For people trying to come here, the immigration system often seems illogical. Sometimes, you can request asylum at international crossings. The law says you can cross the border illegally and still request asylum, but sometimes you’re sent to Mexico—even if you’ve never lived there. Sometimes, when you get sent to Mexico, you’re given a court date in the U.S. and told to wait for it south of the border. Sometimes, if you’re from a certain country, you’re allowed to enter the U.S. under something called “parole.” Sometimes, when you cross the border illegally, you’re given a notice to appear before an immigration judge and entered into a backlogged court system, then sent on your way. For people who can do it “the right way,” the wait for a visa can be yearslong.

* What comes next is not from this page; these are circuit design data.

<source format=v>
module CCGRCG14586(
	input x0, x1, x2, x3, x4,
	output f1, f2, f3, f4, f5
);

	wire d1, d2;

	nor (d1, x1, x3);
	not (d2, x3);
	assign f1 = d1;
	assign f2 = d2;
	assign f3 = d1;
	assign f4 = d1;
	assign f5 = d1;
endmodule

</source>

Immigration restrictionists are correct when they point out the vast majority of people from Mexico and Central America will not meet the narrow criteria for asylum, even if U.S. law grants them the right to have their requests heard. DHS can, and has, granted Temporary Protected Status—a reprieve from deportation for immigrants in the U.S. based on emergencies in their home countries. And the U.S. offers refugee status, but unlike asylum, it’s only available if you apply abroad, and the Biden and Trump administrations have admitted record low numbers of refugees. Biden could make administrative changes allowing more people to enter the U.S. legally, but accommodating the number of people currently trying to come here would require broad changes to immigration law. Along with the more than 800,000 people expelled this year under Title 42, Border Patrol agents have deported another 805,872 through expedited removal, a process that allows deportations without court hearings but during which agents are supposed to let people claim asylum.

“The different policies that fall within this idea of deterrence are by, and large, not effective and are not really addressing the root causes of migration.”

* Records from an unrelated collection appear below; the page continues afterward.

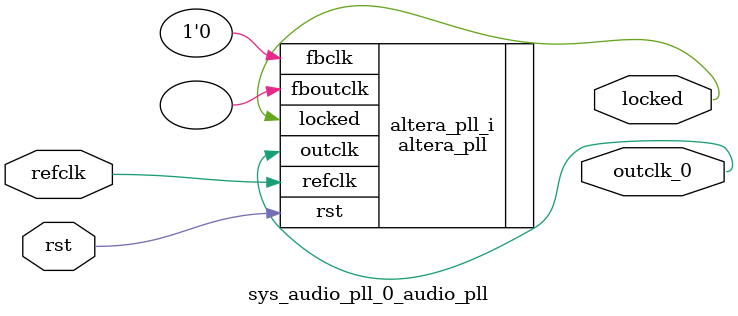
<source format=v>
`timescale 1ns/10ps
module  sys_audio_pll_0_audio_pll(

	// interface 'refclk'
	input wire refclk,

	// interface 'reset'
	input wire rst,

	// interface 'outclk0'
	output wire outclk_0,

	// interface 'locked'
	output wire locked
);

	altera_pll #(
		.fractional_vco_multiplier("false"),
		.reference_clock_frequency("50.0 MHz"),
		.operation_mode("direct"),
		.number_of_clocks(1),
		.output_clock_frequency0("12.288135 MHz"),
		.phase_shift0("0 ps"),
		.duty_cycle0(50),
		.output_clock_frequency1("0 MHz"),
		.phase_shift1("0 ps"),
		.duty_cycle1(50),
		.output_clock_frequency2("0 MHz"),
		.phase_shift2("0 ps"),
		.duty_cycle2(50),
		.output_clock_frequency3("0 MHz"),
		.phase_shift3("0 ps"),
		.duty_cycle3(50),
		.output_clock_frequency4("0 MHz"),
		.phase_shift4("0 ps"),
		.duty_cycle4(50),
		.output_clock_frequency5("0 MHz"),
		.phase_shift5("0 ps"),
		.duty_cycle5(50),
		.output_clock_frequency6("0 MHz"),
		.phase_shift6("0 ps"),
		.duty_cycle6(50),
		.output_clock_frequency7("0 MHz"),
		.phase_shift7("0 ps"),
		.duty_cycle7(50),
		.output_clock_frequency8("0 MHz"),
		.phase_shift8("0 ps"),
		.duty_cycle8(50),
		.output_clock_frequency9("0 MHz"),
		.phase_shift9("0 ps"),
		.duty_cycle9(50),
		.output_clock_frequency10("0 MHz"),
		.phase_shift10("0 ps"),
		.duty_cycle10(50),
		.output_clock_frequency11("0 MHz"),
		.phase_shift11("0 ps"),
		.duty_cycle11(50),
		.output_clock_frequency12("0 MHz"),
		.phase_shift12("0 ps"),
		.duty_cycle12(50),
		.output_clock_frequency13("0 MHz"),
		.phase_shift13("0 ps"),
		.duty_cycle13(50),
		.output_clock_frequency14("0 MHz"),
		.phase_shift14("0 ps"),
		.duty_cycle14(50),
		.output_clock_frequency15("0 MHz"),
		.phase_shift15("0 ps"),
		.duty_cycle15(50),
		.output_clock_frequency16("0 MHz"),
		.phase_shift16("0 ps"),
		.duty_cycle16(50),
		.output_clock_frequency17("0 MHz"),
		.phase_shift17("0 ps"),
		.duty_cycle17(50),
		.pll_type("General"),
		.pll_subtype("General")
	) altera_pll_i (
		.rst	(rst),
		.outclk	({outclk_0}),
		.locked	(locked),
		.fboutclk	( ),
		.fbclk	(1'b0),
		.refclk	(refclk)
	);
endmodule


</source>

For two decades now, lawmakers have debated “comprehensive immigration reform”—omnibus legislative proposals that usually involve some sort of expansion of visas, legalization of people who are here already, and more money for border security. The demand for cheap labor has driven migration to this country for centuries, yet we currently don’t have a system for legal immigration that meets that demand. Implementing domestic policies that reduce arrests and recidivism would increase the U.S. job force, potentially reducing the need for undocumented workers. And reversing decades of U.S. foreign policy that has undermined democracy and the rule of law for our neighbors would allow people to stay in their home countries and find peace and prosperity. Those are all long-term solutions that serve the U.S.’s own interests. 

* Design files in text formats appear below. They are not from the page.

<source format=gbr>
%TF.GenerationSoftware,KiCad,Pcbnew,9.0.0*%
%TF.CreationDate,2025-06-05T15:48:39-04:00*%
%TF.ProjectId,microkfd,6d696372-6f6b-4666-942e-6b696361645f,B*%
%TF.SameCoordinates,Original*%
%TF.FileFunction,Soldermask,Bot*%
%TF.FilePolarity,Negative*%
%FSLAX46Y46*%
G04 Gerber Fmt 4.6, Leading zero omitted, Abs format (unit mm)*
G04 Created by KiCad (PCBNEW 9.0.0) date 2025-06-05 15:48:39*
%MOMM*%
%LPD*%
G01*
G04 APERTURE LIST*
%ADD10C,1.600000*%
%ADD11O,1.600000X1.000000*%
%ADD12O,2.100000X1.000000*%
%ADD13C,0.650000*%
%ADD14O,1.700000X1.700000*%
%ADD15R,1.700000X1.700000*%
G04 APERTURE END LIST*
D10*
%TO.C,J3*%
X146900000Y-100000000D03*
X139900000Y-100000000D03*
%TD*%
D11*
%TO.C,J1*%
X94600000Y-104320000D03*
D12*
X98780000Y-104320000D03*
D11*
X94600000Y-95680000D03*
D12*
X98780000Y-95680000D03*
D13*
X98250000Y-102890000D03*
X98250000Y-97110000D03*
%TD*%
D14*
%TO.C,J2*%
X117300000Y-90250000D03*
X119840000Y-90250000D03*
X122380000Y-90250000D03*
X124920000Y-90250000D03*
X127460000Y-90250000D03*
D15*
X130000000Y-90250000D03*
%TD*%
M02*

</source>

What about the people coming here now, not all of whom are part of the labor market or are eligible for asylum under our current laws? Sara Ramey, the executive director of the Migrant Center for Human Rights, a San Antonio nonprofit providing immigrants free and low-cost legal representation, called for expanding who’s eligible under U.S. asylum laws, which were written in the wake of the Second World War. She suggested adopting something like the European Union’s Temporary Protection, which is more expansive and provides more access to benefits than the U.S.’s Temporary Protected Status. Loosening immigration restrictions has the potential to draw more people to the border. And creating a system that lets the hundreds of thousands of people trying to enter the U.S. every year cross the border in an orderly fashion while screening them in humane conditions and not overwhelming border communities would be a massive undertaking. But Ramey’s position is that the U.S. needs to offer a pathway other than the dark interior of a tractor-trailer.

“The different policies that fall within this idea of deterrence are by, and large, not effective and are not really addressing the root causes of migration,” Ramey said. “I say ‘root causes’ not just in the sense of the danger and desperation people are fleeing from, but in the sense of our laws not having many viable ways for people to come into the country.”